Dataset excerpts:
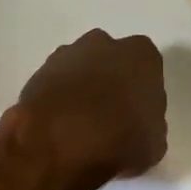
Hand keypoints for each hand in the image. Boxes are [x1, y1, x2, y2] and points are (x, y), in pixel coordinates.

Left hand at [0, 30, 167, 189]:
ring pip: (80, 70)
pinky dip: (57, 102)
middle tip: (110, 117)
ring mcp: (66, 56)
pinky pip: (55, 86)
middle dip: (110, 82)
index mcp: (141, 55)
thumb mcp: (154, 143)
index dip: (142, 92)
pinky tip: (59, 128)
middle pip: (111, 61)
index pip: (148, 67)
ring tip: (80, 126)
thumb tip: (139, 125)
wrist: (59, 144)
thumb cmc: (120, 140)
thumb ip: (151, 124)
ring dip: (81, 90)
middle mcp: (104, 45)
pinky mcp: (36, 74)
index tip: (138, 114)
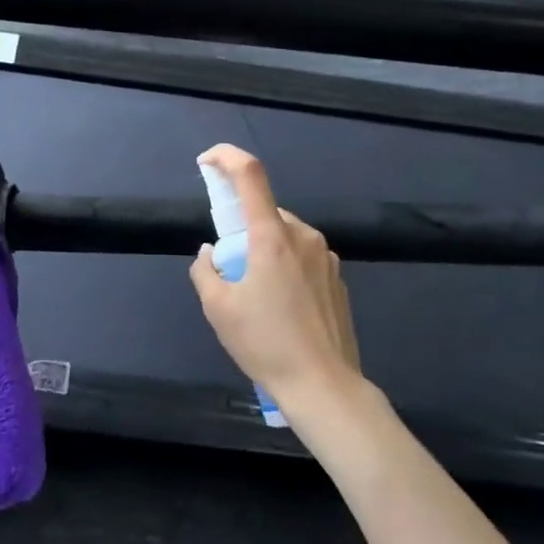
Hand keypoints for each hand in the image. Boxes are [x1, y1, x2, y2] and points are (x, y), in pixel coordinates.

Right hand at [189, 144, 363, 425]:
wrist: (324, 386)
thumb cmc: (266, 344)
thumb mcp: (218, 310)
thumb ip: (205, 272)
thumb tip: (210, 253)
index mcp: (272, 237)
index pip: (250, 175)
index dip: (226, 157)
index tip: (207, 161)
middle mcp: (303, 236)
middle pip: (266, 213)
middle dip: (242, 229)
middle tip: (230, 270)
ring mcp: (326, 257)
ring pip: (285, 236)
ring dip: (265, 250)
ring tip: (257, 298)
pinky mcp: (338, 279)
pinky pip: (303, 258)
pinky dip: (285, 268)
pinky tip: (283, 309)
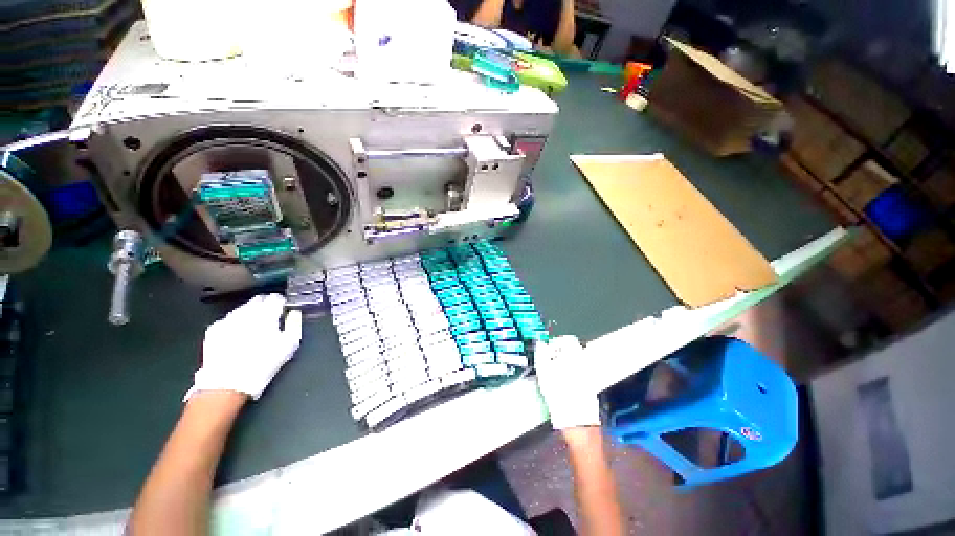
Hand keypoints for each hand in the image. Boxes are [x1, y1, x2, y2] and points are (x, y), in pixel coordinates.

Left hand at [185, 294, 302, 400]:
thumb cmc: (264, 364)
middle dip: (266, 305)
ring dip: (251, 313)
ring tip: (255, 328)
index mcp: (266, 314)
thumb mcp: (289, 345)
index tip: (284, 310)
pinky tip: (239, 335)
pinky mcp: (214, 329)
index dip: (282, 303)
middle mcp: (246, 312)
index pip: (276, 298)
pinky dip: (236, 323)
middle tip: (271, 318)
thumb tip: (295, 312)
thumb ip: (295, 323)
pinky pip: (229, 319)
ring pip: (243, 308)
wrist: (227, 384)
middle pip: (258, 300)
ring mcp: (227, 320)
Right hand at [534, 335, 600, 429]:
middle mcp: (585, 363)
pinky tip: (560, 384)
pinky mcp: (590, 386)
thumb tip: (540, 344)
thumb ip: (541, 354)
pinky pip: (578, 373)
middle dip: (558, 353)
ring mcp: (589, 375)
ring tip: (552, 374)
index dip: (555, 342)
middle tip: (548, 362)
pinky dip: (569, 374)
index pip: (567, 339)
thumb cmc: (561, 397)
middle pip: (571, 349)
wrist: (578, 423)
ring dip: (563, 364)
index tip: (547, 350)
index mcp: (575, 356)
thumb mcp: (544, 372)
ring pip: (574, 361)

## Directions
Line by line, write out the entries exactly, and leave the pictures out.

## Result of this exercise
Hand keypoints for each hand in the image. Boxes are [x1, y1, x2, y2] and points are (x, y), in pixel coordinates.

Left hand at [0, 30, 167, 189]:
ring pip: (80, 70)
pinky dip: (57, 102)
middle tip: (110, 117)
ring mcp: (66, 56)
pinky pip: (55, 86)
middle dip: (110, 82)
index mcp: (141, 55)
thumb mcp: (154, 143)
index dip: (142, 92)
pinky tip: (59, 128)
middle pip: (111, 61)
index pip: (148, 67)
ring tip: (80, 126)
thumb tip: (139, 125)
wrist: (59, 144)
thumb cmc: (120, 140)
thumb ip: (151, 124)
ring dip: (81, 90)
middle mcp: (104, 45)
pinky mcp: (36, 74)
index tip: (138, 114)
Hand keypoints for each hand in the image. Boxes are [x1, y1, x2, y2] and points are (x, y), in pixel coordinates.

Right hand at [189, 144, 363, 425]:
wrist: (324, 386)
thumb cmc: (266, 344)
thumb mcp: (218, 310)
thumb ip: (205, 272)
thumb tip: (210, 253)
index mcp: (272, 237)
index pip: (250, 175)
index dip: (226, 157)
index tip: (207, 161)
middle mcp: (303, 236)
middle pip: (266, 213)
middle dip: (242, 229)
middle tip: (230, 270)
ring mcp: (326, 257)
ring pip: (285, 236)
ring dip: (265, 250)
ring tip: (257, 298)
pinky mcp: (338, 279)
pinky pip: (303, 258)
pinky dip: (285, 268)
pinky tip: (283, 309)
Hand keypoints for each hand in the image. Boxes are [x1, y1, x2, y2] and points are (x, y), in pixel coordinates.

Left hand at [185, 294, 302, 400]:
thumb cmc: (264, 364)
middle dip: (266, 305)
ring dip: (251, 313)
ring tip: (255, 328)
index mcp: (266, 314)
thumb mcp: (289, 345)
index tip: (284, 310)
pinky tip: (239, 335)
pinky mcp: (214, 329)
index dip: (282, 303)
middle mcp: (246, 312)
index pip: (276, 298)
pinky dip: (236, 323)
middle tip: (271, 318)
thumb tip: (295, 312)
thumb ip: (295, 323)
pinky pip: (229, 319)
ring pip: (243, 308)
wrist: (227, 384)
middle pip: (258, 300)
ring mcp: (227, 320)
Right hand at [534, 335, 600, 429]:
middle mcp: (585, 363)
pinky tip: (560, 384)
pinky mcp: (590, 386)
thumb tip: (540, 344)
thumb ip: (541, 354)
pinky pip: (578, 373)
middle dip: (558, 353)
ring mcp: (589, 375)
ring tip: (552, 374)
index dip: (555, 342)
middle tip: (548, 362)
pinky dip: (569, 374)
index pip: (567, 339)
thumb cmc: (561, 397)
middle pip: (571, 349)
wrist: (578, 423)
ring dip: (563, 364)
index tip: (547, 350)
index mcp: (575, 356)
thumb mcp: (544, 372)
ring pip: (574, 361)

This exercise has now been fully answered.